Maliki and Obama

A few sketchy thoughts. At the risk of stating the obvious, Maliki has every reason to believe that Obama will be the next president. If I were him, I would actively and forcefully intervene on Obama’s behalf — as he has. Why? McCain is stuck with Maliki: Maliki is the immovable object. A President McCain is committed to achieving a stable outcome in Iraq, and that will depend on close cooperation with Baghdad. Moreover, McCain’s political coalition is broadly comfortable with U.S. involvement in Iraq at a somewhat reduced rate of casualties. Obama’s coalition, in contrast, contains a large, vocal segment that adamantly supports rapid withdrawal. They believe that Obama won’t sell them out on the issue.

But if you believe that Colin Kahl is carefully signaling foreign policy elites, and I do, the debate between McCain and Obama over Iraq is increasingly about 80,000 vs. 50,000, not 180,000 vs. 0. Given that Maliki has to demonstrate his nationalist bona fides, an Obama victory is a better-than-acceptable outcome from his perspective. And by building trust with the Obama camp, he can restrain any impulse on Obama’s part to push for rapid withdrawal. We have every reason to believe that the partisan temperature of the Iraq debate will sharply decrease if Obama wins. Assuming Obama doesn’t win a landslide — he won’t — Democrats will be disciplined, including the MoveOn Democrats Chris Hayes profiled. Why? Because they want to win, and they’ll be more exercised by the Kulturkampf that an Obama victory will likely set off.

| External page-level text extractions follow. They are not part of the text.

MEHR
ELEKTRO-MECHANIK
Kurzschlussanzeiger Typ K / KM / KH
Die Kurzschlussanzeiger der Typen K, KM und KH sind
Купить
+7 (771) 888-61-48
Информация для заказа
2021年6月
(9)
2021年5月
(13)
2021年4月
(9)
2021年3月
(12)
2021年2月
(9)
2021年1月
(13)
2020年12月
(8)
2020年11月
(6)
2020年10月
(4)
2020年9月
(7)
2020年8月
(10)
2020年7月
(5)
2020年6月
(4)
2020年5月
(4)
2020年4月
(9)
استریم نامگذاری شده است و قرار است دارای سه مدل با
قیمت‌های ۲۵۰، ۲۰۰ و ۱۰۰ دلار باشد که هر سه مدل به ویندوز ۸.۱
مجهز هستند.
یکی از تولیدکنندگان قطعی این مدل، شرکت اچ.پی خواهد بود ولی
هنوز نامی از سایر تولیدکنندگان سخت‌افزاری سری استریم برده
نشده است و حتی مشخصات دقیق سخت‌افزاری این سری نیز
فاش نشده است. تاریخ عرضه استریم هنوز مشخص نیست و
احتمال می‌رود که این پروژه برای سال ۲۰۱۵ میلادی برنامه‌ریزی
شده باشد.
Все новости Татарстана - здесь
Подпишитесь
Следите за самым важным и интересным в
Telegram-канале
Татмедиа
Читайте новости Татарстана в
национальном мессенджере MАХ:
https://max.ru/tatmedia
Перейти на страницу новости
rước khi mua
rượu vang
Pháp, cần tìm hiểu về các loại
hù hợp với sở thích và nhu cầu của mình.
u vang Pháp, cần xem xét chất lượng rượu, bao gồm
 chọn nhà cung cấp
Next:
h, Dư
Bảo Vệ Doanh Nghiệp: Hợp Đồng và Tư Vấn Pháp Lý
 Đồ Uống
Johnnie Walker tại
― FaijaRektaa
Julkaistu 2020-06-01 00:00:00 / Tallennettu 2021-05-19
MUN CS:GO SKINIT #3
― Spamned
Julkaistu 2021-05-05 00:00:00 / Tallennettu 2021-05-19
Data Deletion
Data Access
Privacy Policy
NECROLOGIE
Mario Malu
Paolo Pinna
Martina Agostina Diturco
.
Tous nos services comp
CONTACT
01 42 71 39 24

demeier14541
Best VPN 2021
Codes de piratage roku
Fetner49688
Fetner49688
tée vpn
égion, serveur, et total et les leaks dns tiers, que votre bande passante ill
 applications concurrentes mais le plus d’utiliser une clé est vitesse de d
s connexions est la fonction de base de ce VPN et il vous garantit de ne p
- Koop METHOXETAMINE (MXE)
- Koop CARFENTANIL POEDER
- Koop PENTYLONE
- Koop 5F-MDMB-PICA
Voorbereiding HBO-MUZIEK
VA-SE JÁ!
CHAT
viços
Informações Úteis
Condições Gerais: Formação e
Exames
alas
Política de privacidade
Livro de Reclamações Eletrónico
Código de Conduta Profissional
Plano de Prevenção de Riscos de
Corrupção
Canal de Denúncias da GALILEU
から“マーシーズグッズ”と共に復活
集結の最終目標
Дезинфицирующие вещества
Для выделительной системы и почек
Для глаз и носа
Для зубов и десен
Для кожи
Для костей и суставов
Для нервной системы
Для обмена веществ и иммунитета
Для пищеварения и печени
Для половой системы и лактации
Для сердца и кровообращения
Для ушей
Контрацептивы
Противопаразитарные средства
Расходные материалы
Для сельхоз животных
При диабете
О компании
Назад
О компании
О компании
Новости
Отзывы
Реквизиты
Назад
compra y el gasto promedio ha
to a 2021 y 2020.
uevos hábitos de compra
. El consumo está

Briefly, my guess is that a McCain victory will see a very active effort to accommodate Democrats. But not just Democratic moderates — look to Schwarzenegger for a preview. That won’t defang the Democrats, and I’m not even sure it’s wise. But McCain will be very keen to build as much support as possible for his Iraq strategy, even if it involves a series of Nixon-to-China moves elsewhere in the world. Note that Obama and the Bush White House are now on the same page with regards to Iran.

By the way: what’s happening in the Golan Heights? Is it possible that Bush’s bull-in-china-shop act will leave Obama or McCain with a weirdly favorable geopolitical climate. (I say, tentatively, yes.) Ross has feared that Bush will be remembered as a pretty decent president simply because time heals all wounds. I have to say, I feel like post-2006 Bush has been a different animal. Not that anyone is America, apart from a doughty 25 percent of the voting public, can stand the man.

Of course, the Iran situation is totally unknowable: all of this goes out the window if there is an Israeli strike. An Israeli strike that precedes Obama’s inauguration will probably lead to an entrenched U.S. presence in Iraq and a dramatic renewal of high-intensity conflict there. Wow. That would be really, really horrible. I hope I’m wrong.